Razorpay is not Stripe. The developer experience is different, the documentation is different, the ecosystem of integrations is different. For a founder who has already built on Stripe’s billing infrastructure, the switching cost is real. But for a founder who is now, in early 2026, deciding how to collect payments from US and European customers, the case for incorporating a US LLC specifically to access Stripe is materially weaker than it was in mid-2024. Cashfree Payments, which also holds a PA-CB licence, is another option. The regulatory gap that made the US LLC workaround feel necessary has narrowed.

The Founders Who Already Went Down This Road

This matters most for the category of founder who incorporated a US LLC in 2023 or 2024 as a Stripe access vehicle, ran transactions through it for a year or two, and has not filed Form 5472. The IRS does not immediately send a notice. Penalties do not appear the day after a missed deadline. But the filing clock is running, and the potential exposure compounds by year. A founder who has not filed for three years, with transactions each year, is looking at $75,000 in base penalties if the IRS decides to assess them - again, not for tax owed, but for an information return that most formation services do not mention and most accountants in India have limited familiarity with.

The path back into compliance exists. The IRS allows delinquent filers to submit overdue Form 5472 returns with a reasonable cause statement explaining the oversight, and penalties can sometimes be waived for first-time filers who act before the IRS initiates contact. But it requires knowing there is a problem. LLCBuddy - Goldstein’s platform is built around exactly this gap in founder awareness - consistently flags that the typical discovery moment is not a letter from the IRS. It is a conversation with an accountant triggered by something else entirely: an investor doing diligence, a bank account query, a visa application that surfaces the LLC’s existence. By that point, multiple years of unfiled returns are often already sitting in the background.

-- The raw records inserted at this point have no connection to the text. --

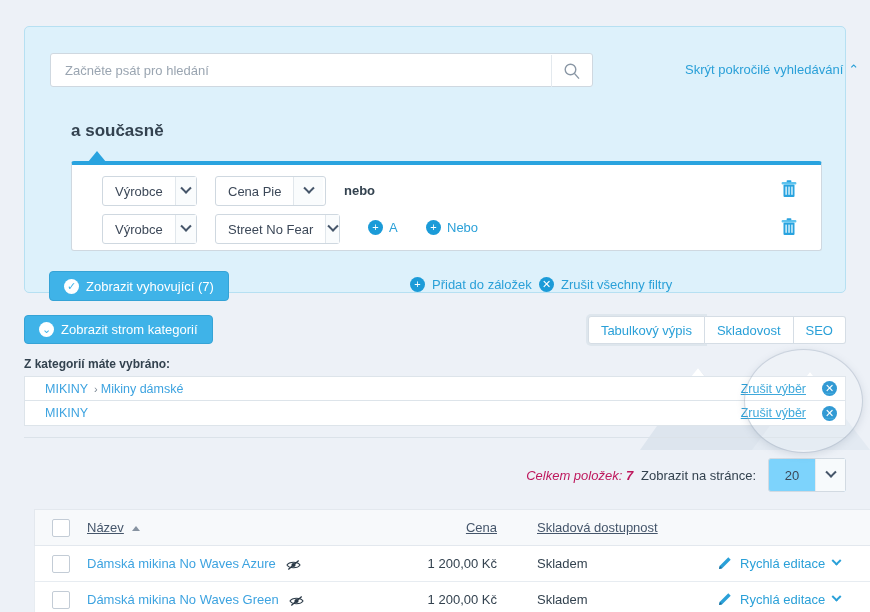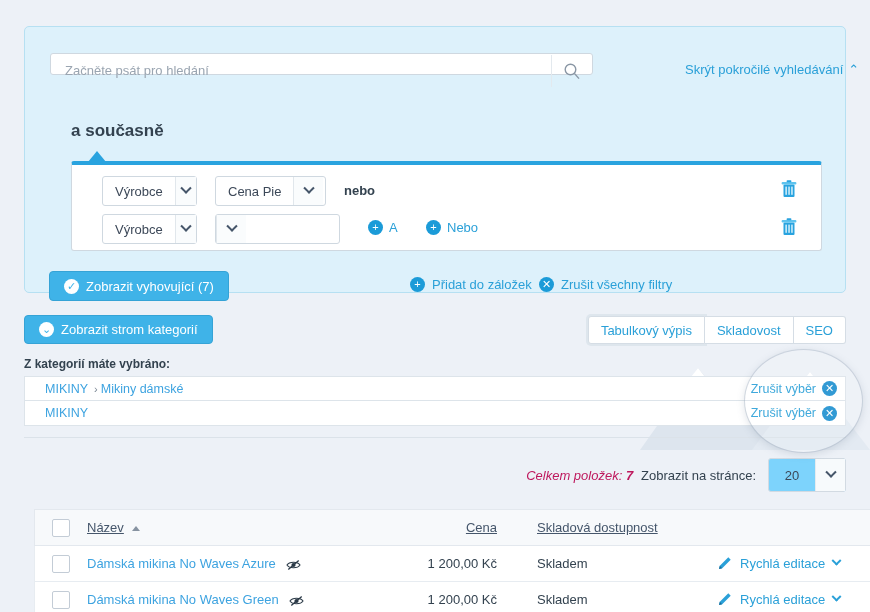--- a/index.html
+++ b/index.html
@@ -41,7 +41,7 @@
   .search-box {
     position: absolute;
     left: 0; top: 0;
-    width: 543px; height: 22px;
+    width: 543px; height: 34px;
     background: #fff;
     border: 1px solid #cfd8e0;
     border-radius: 3px;

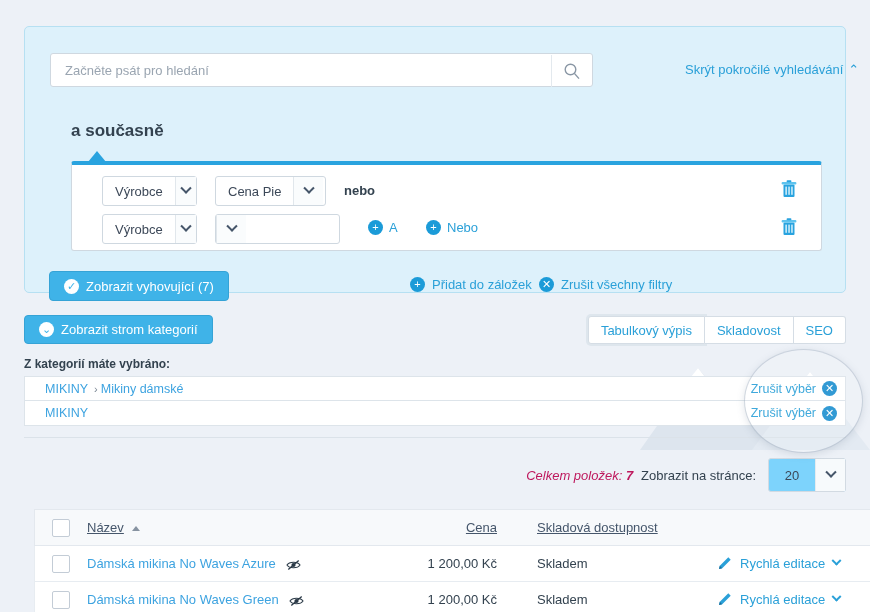--- a/index.html
+++ b/index.html
@@ -434,6 +434,7 @@
             </span>
         </div>
         <div class="sel" style="left:143px; top:0; width:125px;">
+          <span class="val">Street No Fear</span>
           <span class="arr">
               <i class="chev"></i>
             </span>

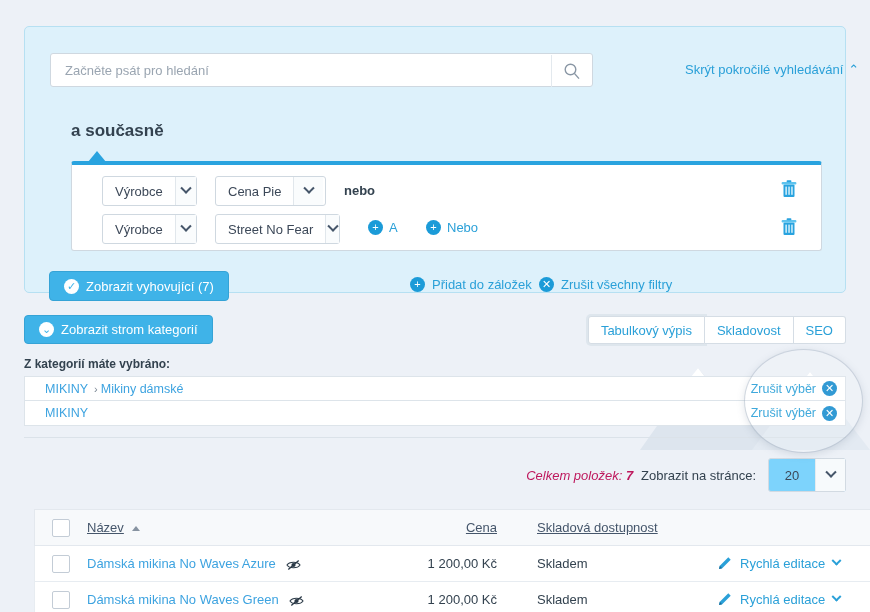--- a/index.html
+++ b/index.html
@@ -252,8 +252,9 @@
   .cat-cancel {
     position: absolute; right: 8px;
     color: #2aa0d8; font-size: 12.5px;
-    cursor: pointer;
-    display: flex; align-items: center; gap: 6px;
+    text-decoration: underline;
+    cursor: pointer;
+    display: flex; align-items: center; gap: 16px;
   }
   .cat-cancel .circ-icon { background:#1b8fd0; }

What a Clean Structure Actually Looks Like

For an Indian founder who genuinely needs US entity presence - for VC fundraising, for enterprise sales contracts that require a US counterparty, for equity structures that need to accommodate US investors - a US LLC or Delaware C-corporation may well be the right answer. The formation costs and ongoing state obligations are public record, well-documented by resources like LLCBuddy, and manageable if factored into the business plan from the start.

What is not manageable is discovering the federal compliance obligations eighteen months after the fact, while also trying to figure out whether FEMA reporting was required, while also managing a growing product and team. The US LLC is not a hack. It is a real legal entity with real obligations in two countries simultaneously. Treating it as a cheap workaround to a payment gateway access problem tends to produce exactly the outcome it was designed to avoid: more friction, not less, and significantly more cost.

Stripe will probably normalise access for Indian businesses eventually. Or the PA-CB framework will make the question irrelevant faster than Stripe gets around to it. Either way, a US LLC formed in 2023 or 2024 as a payment gateway workaround does not dissolve itself. The IRS does not lose interest. The founders who incorporated one quietly and moved on should probably figure out where they stand before someone else does it for them.